- **DATA**:
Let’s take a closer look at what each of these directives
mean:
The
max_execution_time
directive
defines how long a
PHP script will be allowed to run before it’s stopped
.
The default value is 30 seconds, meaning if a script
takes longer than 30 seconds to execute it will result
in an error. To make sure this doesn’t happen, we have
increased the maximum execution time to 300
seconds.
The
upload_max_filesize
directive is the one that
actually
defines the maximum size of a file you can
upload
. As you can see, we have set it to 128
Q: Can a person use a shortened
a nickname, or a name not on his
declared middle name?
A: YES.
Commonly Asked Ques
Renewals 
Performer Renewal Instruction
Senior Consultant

==

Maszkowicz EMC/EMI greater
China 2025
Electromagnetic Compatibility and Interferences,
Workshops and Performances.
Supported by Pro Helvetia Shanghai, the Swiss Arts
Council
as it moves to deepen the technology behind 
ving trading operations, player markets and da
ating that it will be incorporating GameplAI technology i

---

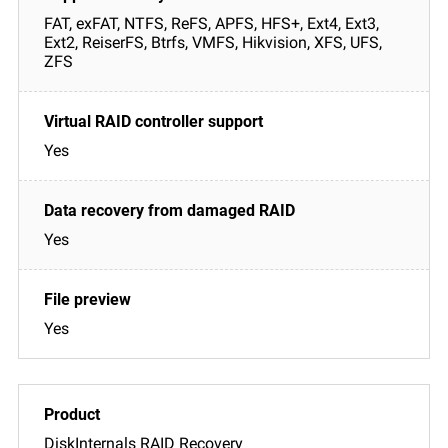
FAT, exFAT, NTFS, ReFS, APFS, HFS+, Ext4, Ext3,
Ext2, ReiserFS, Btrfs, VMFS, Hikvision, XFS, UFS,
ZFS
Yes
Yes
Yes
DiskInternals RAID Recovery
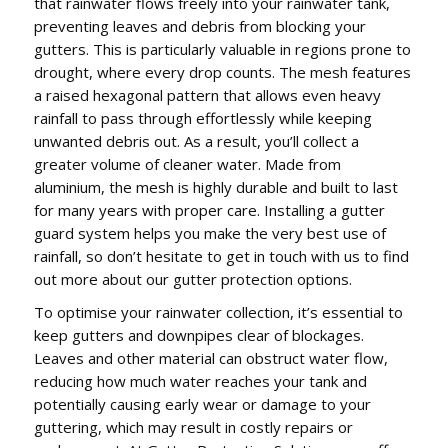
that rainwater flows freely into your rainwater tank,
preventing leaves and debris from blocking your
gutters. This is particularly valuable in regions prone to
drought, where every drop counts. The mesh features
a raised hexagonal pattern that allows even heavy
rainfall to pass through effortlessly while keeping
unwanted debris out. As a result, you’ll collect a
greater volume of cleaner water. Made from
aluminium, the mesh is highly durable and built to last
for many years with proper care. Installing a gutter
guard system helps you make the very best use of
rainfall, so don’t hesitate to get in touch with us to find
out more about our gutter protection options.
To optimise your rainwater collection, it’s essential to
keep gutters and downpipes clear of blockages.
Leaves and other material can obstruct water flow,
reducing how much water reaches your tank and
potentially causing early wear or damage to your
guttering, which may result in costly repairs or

- **ACTION ITEM**:
Recast the lines of the data above as a numbered list, starting with the line containing "that rainwater flows" and continuing through the line containing "guttering, which may", with both of those lines included. List only those lines and omit any blank ones.

- **RESPONSE AREA**:
1. that rainwater flows freely into your rainwater tank,
2. preventing leaves and debris from blocking your
3. gutters. This is particularly valuable in regions prone to
4. drought, where every drop counts. The mesh features
5. a raised hexagonal pattern that allows even heavy
6. rainfall to pass through effortlessly while keeping
7. unwanted debris out. As a result, you’ll collect a
8. greater volume of cleaner water. Made from
9. aluminium, the mesh is highly durable and built to last
10. for many years with proper care. Installing a gutter
11. guard system helps you make the very best use of
12. rainfall, so don’t hesitate to get in touch with us to find
13. out more about our gutter protection options.
14. To optimise your rainwater collection, it’s essential to
15. keep gutters and downpipes clear of blockages.
16. Leaves and other material can obstruct water flow,
17. reducing how much water reaches your tank and
18. potentially causing early wear or damage to your
19. guttering, which may result in costly repairs or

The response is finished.